** Aim of the exercise **
Reproduce the following data exactly, minus any images.

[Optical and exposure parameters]
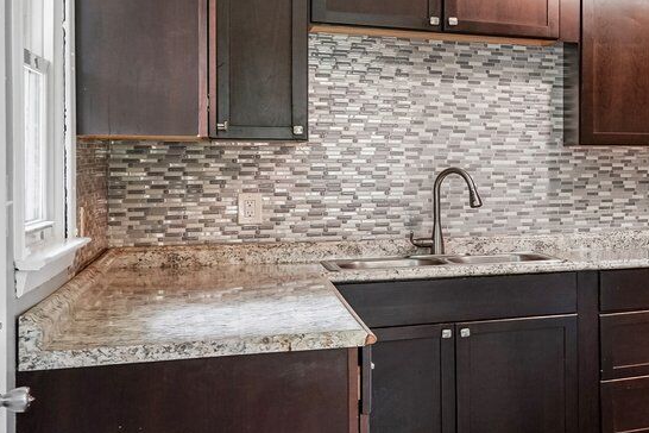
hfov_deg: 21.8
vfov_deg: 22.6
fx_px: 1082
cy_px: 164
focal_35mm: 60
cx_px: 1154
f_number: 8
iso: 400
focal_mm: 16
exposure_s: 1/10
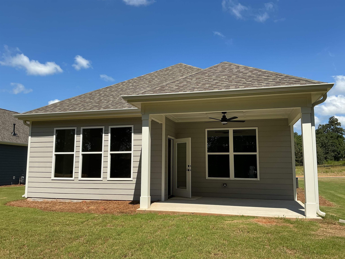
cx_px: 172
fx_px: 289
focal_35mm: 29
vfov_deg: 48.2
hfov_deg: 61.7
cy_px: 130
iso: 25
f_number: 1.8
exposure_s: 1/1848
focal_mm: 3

** Exercise answer **
hfov_deg: 21.8
vfov_deg: 22.6
fx_px: 1082
cy_px: 164
focal_35mm: 60
cx_px: 1154
f_number: 8
iso: 400
focal_mm: 16
exposure_s: 1/10
cx_px: 172
fx_px: 289
focal_35mm: 29
vfov_deg: 48.2
hfov_deg: 61.7
cy_px: 130
iso: 25
f_number: 1.8
exposure_s: 1/1848
focal_mm: 3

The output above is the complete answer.